Exercise description >>
Reproduce every one of the records below word for word.

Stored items
────

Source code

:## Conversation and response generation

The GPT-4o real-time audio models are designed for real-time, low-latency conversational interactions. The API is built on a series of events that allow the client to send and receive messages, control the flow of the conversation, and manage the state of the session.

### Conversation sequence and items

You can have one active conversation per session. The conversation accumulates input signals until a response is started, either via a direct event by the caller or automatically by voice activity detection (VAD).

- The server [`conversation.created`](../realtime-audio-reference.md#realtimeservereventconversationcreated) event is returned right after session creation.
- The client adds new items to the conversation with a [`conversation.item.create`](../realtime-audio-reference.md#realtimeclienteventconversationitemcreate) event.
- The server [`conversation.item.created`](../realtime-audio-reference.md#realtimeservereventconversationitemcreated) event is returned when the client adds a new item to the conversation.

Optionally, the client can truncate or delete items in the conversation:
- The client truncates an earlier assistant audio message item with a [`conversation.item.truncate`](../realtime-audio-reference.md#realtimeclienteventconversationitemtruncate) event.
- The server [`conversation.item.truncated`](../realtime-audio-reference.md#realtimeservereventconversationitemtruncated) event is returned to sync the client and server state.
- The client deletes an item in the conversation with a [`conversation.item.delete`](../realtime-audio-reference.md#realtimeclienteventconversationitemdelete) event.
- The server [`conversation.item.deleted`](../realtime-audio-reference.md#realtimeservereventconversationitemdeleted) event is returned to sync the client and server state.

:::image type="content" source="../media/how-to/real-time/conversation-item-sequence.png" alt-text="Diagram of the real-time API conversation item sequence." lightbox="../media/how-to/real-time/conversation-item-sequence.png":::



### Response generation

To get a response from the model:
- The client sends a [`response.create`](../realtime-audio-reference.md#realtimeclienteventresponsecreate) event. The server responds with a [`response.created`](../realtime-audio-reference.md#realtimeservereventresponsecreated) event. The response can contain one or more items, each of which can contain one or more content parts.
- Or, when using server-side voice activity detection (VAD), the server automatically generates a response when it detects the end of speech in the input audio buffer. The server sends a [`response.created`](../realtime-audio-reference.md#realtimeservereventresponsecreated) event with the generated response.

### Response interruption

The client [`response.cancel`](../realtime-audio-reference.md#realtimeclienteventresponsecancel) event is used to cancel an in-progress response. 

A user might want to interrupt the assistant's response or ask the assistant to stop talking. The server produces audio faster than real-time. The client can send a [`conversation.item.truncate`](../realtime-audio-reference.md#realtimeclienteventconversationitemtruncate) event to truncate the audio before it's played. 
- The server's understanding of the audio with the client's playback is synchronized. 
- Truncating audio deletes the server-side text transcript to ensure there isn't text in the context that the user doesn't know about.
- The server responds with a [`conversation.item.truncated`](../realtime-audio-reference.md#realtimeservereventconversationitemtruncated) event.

────

The completed task >>
Source code

:## Conversation and response generation

The GPT-4o real-time audio models are designed for real-time, low-latency conversational interactions. The API is built on a series of events that allow the client to send and receive messages, control the flow of the conversation, and manage the state of the session.

### Conversation sequence and items

You can have one active conversation per session. The conversation accumulates input signals until a response is started, either via a direct event by the caller or automatically by voice activity detection (VAD).

- The server [`conversation.created`](../realtime-audio-reference.md#realtimeservereventconversationcreated) event is returned right after session creation.
- The client adds new items to the conversation with a [`conversation.item.create`](../realtime-audio-reference.md#realtimeclienteventconversationitemcreate) event.
- The server [`conversation.item.created`](../realtime-audio-reference.md#realtimeservereventconversationitemcreated) event is returned when the client adds a new item to the conversation.

Optionally, the client can truncate or delete items in the conversation:
- The client truncates an earlier assistant audio message item with a [`conversation.item.truncate`](../realtime-audio-reference.md#realtimeclienteventconversationitemtruncate) event.
- The server [`conversation.item.truncated`](../realtime-audio-reference.md#realtimeservereventconversationitemtruncated) event is returned to sync the client and server state.
- The client deletes an item in the conversation with a [`conversation.item.delete`](../realtime-audio-reference.md#realtimeclienteventconversationitemdelete) event.
- The server [`conversation.item.deleted`](../realtime-audio-reference.md#realtimeservereventconversationitemdeleted) event is returned to sync the client and server state.

:::image type="content" source="../media/how-to/real-time/conversation-item-sequence.png" alt-text="Diagram of the real-time API conversation item sequence." lightbox="../media/how-to/real-time/conversation-item-sequence.png":::



### Response generation

To get a response from the model:
- The client sends a [`response.create`](../realtime-audio-reference.md#realtimeclienteventresponsecreate) event. The server responds with a [`response.created`](../realtime-audio-reference.md#realtimeservereventresponsecreated) event. The response can contain one or more items, each of which can contain one or more content parts.
- Or, when using server-side voice activity detection (VAD), the server automatically generates a response when it detects the end of speech in the input audio buffer. The server sends a [`response.created`](../realtime-audio-reference.md#realtimeservereventresponsecreated) event with the generated response.

### Response interruption

The client [`response.cancel`](../realtime-audio-reference.md#realtimeclienteventresponsecancel) event is used to cancel an in-progress response. 

A user might want to interrupt the assistant's response or ask the assistant to stop talking. The server produces audio faster than real-time. The client can send a [`conversation.item.truncate`](../realtime-audio-reference.md#realtimeclienteventconversationitemtruncate) event to truncate the audio before it's played. 
- The server's understanding of the audio with the client's playback is synchronized. 
- Truncating audio deletes the server-side text transcript to ensure there isn't text in the context that the user doesn't know about.
- The server responds with a [`conversation.item.truncated`](../realtime-audio-reference.md#realtimeservereventconversationitemtruncated) event.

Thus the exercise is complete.